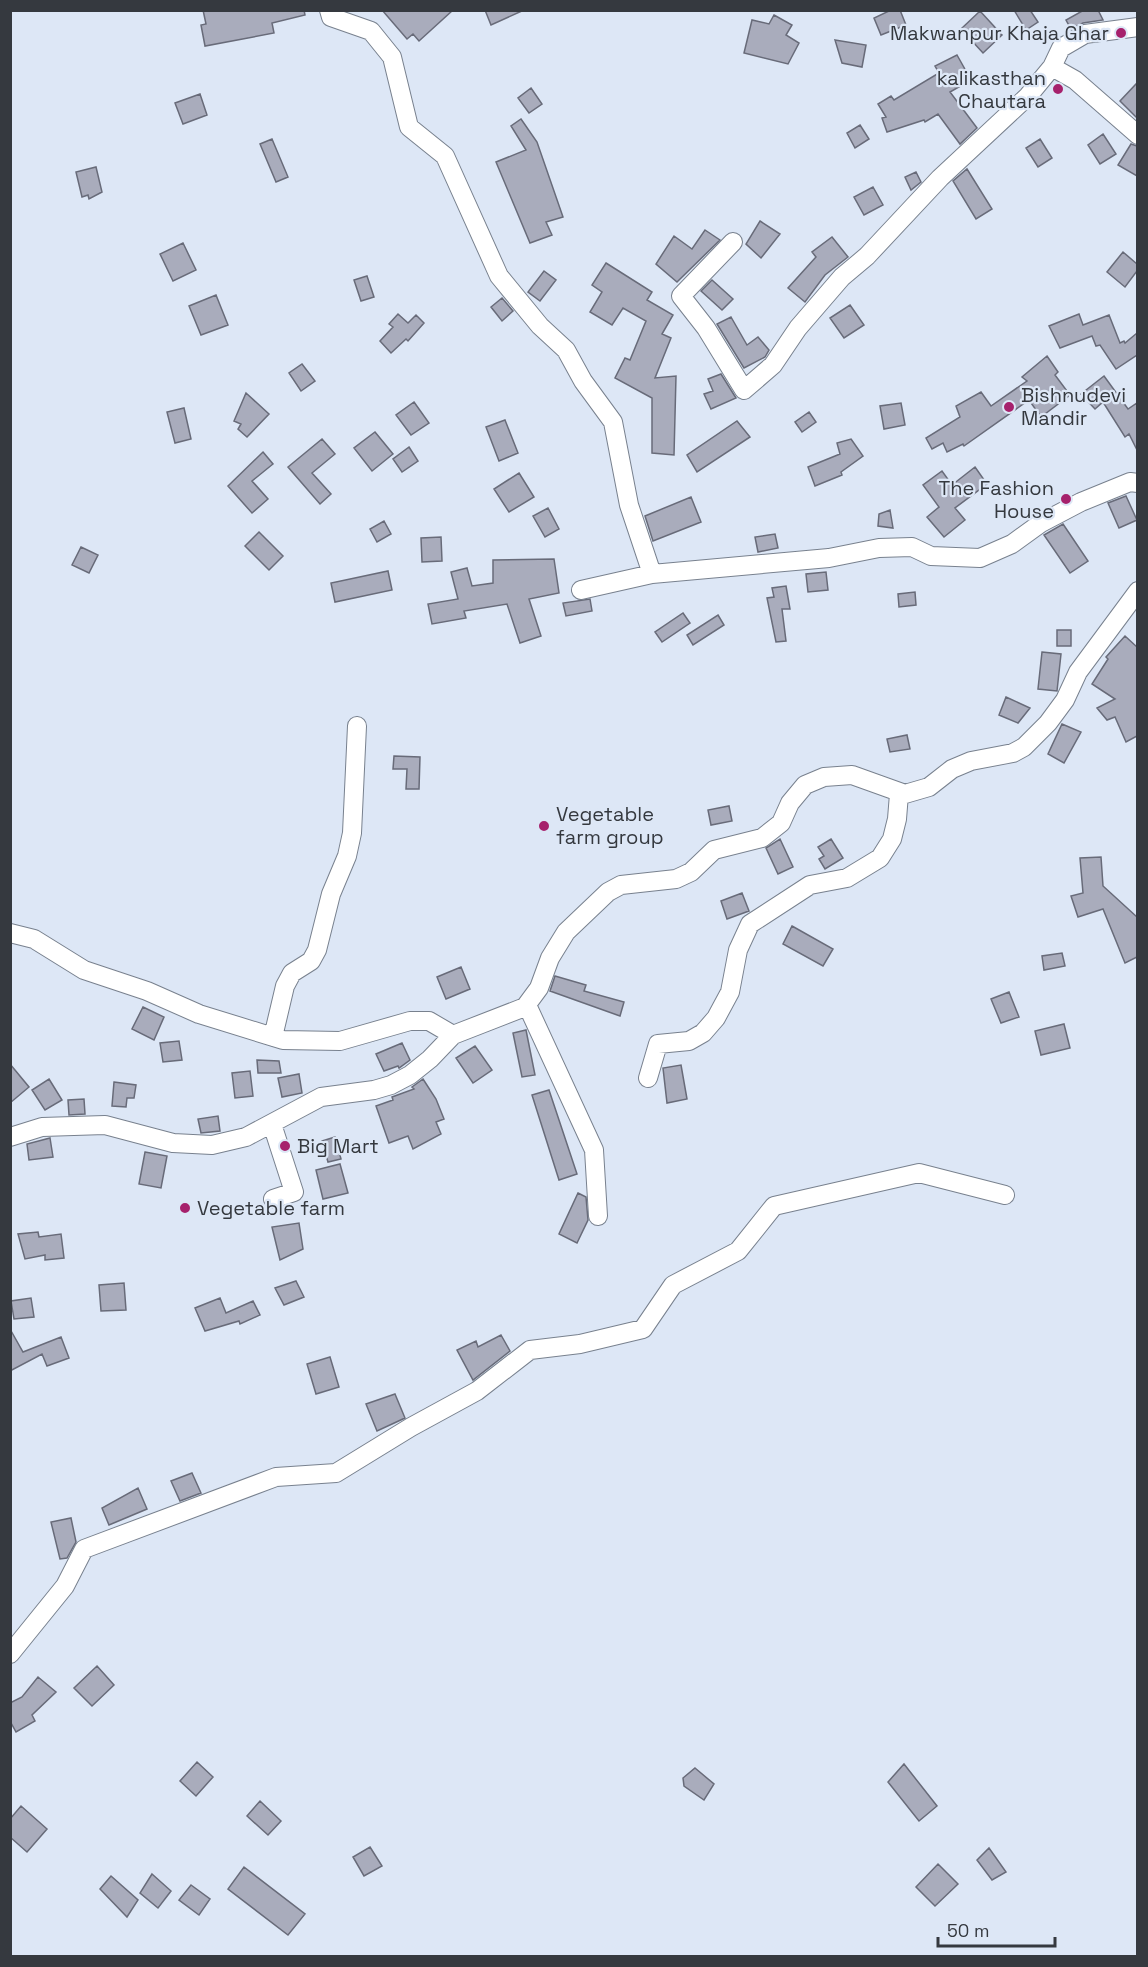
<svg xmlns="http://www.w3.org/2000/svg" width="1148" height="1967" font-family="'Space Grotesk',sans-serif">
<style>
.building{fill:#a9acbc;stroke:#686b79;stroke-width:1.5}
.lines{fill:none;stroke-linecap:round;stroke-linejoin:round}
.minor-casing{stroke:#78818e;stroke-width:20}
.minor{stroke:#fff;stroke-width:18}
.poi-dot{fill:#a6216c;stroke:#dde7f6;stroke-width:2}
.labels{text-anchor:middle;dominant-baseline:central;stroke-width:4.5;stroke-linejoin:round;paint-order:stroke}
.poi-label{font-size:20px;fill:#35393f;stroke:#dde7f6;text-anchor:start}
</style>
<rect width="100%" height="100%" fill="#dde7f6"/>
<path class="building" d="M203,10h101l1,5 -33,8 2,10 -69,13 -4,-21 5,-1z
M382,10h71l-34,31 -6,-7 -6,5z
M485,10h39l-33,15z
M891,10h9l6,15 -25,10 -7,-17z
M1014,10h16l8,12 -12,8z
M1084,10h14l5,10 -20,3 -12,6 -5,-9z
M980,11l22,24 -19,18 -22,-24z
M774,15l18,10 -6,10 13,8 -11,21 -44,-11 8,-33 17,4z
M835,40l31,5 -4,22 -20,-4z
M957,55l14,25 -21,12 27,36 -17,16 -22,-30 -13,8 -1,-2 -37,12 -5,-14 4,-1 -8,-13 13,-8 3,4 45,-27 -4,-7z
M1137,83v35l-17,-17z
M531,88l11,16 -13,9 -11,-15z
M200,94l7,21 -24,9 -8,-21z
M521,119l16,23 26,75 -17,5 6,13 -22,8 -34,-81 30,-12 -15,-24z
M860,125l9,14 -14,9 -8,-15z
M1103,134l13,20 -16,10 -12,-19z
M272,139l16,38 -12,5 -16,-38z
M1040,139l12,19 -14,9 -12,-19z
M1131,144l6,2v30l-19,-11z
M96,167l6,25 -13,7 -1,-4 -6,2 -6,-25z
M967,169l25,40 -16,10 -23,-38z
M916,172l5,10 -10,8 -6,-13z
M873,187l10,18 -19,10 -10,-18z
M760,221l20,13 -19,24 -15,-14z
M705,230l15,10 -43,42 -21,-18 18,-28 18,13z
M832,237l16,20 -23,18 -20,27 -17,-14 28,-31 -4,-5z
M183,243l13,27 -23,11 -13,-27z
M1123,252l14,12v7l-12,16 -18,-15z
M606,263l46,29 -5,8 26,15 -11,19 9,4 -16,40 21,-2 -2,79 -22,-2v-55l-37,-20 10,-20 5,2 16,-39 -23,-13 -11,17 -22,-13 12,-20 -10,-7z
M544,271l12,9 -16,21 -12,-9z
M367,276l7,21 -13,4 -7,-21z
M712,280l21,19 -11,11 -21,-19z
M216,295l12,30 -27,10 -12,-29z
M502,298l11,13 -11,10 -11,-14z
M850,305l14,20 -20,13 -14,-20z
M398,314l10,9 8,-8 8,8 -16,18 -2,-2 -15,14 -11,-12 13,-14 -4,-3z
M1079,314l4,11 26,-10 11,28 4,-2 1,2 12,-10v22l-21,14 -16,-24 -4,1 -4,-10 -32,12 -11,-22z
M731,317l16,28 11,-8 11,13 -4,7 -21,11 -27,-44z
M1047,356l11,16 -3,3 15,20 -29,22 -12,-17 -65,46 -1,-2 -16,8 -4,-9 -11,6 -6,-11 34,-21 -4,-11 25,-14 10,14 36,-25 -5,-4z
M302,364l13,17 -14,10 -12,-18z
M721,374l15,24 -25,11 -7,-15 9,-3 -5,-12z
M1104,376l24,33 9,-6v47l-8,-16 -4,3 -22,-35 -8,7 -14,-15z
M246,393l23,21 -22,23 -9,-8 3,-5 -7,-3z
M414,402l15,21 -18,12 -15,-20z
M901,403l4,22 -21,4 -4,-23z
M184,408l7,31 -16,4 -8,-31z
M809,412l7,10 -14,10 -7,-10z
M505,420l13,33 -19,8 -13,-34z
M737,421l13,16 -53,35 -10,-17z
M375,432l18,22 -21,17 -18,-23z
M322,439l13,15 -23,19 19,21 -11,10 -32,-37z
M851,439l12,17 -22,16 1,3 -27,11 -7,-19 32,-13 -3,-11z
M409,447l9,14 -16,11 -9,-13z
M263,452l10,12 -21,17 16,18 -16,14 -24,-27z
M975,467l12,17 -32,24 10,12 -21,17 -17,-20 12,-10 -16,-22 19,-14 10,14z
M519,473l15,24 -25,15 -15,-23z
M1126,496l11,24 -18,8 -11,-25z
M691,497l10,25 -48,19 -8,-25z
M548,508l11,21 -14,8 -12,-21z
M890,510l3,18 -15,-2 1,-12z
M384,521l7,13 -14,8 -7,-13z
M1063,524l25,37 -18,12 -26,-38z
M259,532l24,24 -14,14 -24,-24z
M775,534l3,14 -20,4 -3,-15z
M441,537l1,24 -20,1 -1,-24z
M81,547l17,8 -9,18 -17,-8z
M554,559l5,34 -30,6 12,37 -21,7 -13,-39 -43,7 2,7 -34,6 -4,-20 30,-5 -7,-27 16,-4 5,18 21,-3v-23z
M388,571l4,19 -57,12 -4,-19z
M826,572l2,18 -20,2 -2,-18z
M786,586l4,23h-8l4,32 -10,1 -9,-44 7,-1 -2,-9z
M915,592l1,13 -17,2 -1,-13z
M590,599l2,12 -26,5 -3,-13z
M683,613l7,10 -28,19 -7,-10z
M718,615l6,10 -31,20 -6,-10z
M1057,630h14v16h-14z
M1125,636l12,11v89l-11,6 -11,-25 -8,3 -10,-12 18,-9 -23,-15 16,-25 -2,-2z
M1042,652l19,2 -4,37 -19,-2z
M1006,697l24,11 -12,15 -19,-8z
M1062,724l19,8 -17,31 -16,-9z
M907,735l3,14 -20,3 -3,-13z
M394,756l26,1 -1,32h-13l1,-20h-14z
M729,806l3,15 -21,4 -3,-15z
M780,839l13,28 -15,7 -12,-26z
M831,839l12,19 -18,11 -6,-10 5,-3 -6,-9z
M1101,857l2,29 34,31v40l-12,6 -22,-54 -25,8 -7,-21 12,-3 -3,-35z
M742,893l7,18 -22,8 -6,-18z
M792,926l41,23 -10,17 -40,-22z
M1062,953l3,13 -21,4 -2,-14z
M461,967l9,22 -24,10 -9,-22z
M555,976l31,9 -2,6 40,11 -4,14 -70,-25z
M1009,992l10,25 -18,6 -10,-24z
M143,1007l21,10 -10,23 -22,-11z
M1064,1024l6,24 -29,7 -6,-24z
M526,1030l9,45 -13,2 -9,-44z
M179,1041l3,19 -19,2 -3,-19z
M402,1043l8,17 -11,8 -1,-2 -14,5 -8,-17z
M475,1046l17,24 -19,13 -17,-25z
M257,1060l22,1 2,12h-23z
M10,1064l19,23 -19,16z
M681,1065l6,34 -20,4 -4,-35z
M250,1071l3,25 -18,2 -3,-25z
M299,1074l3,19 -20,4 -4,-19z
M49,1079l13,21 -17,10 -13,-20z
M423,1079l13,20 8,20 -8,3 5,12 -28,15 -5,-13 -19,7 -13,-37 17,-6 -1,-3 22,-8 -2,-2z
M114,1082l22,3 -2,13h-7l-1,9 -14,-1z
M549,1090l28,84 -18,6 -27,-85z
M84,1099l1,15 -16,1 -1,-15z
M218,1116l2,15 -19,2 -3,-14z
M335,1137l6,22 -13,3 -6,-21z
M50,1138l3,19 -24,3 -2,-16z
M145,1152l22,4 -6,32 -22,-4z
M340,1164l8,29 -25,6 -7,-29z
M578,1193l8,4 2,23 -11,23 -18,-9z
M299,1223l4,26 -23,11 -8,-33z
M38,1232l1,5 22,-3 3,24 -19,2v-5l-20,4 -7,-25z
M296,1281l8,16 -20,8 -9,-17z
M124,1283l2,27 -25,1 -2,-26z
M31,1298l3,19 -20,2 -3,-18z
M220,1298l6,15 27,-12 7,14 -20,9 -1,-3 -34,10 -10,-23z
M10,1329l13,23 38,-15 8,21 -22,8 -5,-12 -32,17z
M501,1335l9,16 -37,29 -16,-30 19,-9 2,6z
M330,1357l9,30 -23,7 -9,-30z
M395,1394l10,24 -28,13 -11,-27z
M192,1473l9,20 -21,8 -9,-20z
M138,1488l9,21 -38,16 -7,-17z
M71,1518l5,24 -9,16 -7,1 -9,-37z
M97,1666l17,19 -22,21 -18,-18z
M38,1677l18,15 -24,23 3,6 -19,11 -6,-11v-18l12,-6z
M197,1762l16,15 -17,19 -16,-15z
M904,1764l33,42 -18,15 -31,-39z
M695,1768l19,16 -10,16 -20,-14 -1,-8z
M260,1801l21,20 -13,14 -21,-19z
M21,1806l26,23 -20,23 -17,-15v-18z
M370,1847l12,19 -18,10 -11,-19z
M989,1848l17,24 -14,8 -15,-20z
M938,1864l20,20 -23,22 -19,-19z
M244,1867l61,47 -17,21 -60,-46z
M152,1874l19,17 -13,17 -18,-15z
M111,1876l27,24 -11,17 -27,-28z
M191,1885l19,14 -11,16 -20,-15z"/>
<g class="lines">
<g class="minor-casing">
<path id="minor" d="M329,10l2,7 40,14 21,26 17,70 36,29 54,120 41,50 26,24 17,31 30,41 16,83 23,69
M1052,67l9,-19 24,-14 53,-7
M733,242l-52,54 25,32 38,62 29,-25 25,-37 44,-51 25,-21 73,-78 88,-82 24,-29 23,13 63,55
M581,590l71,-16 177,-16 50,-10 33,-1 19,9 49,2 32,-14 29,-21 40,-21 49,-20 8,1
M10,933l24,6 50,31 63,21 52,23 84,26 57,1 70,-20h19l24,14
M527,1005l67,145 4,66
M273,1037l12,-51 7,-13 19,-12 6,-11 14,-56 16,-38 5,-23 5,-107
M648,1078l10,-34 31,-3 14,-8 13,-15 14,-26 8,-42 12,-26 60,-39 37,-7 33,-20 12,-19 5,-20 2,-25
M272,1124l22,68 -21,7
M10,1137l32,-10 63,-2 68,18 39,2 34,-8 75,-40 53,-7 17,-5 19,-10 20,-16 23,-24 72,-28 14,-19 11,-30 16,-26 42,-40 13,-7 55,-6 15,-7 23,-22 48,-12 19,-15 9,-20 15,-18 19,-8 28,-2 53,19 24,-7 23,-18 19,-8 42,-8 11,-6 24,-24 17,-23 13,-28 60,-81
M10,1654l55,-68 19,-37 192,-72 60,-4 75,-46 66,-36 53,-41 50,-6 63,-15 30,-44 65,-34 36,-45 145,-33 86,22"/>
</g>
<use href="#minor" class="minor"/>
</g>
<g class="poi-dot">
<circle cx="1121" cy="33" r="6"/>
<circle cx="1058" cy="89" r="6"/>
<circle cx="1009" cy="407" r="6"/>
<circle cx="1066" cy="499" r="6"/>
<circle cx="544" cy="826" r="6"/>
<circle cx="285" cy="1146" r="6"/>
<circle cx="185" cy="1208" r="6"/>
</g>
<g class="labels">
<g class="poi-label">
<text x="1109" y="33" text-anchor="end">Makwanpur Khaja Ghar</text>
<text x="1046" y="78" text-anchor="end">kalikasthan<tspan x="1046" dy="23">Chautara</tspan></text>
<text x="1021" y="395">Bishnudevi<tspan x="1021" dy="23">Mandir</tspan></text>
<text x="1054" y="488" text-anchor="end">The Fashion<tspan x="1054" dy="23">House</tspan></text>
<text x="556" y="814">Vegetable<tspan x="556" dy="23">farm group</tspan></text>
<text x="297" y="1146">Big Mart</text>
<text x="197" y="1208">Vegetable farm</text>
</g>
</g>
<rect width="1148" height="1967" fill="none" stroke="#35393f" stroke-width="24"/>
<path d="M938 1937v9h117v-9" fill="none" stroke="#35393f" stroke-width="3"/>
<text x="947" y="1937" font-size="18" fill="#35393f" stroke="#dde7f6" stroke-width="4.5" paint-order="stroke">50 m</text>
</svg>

• [TRY IT]:
Count up the lines above in which the word "linejoin" appears, and give nothing but that count.

• [TASK RESULT]:
2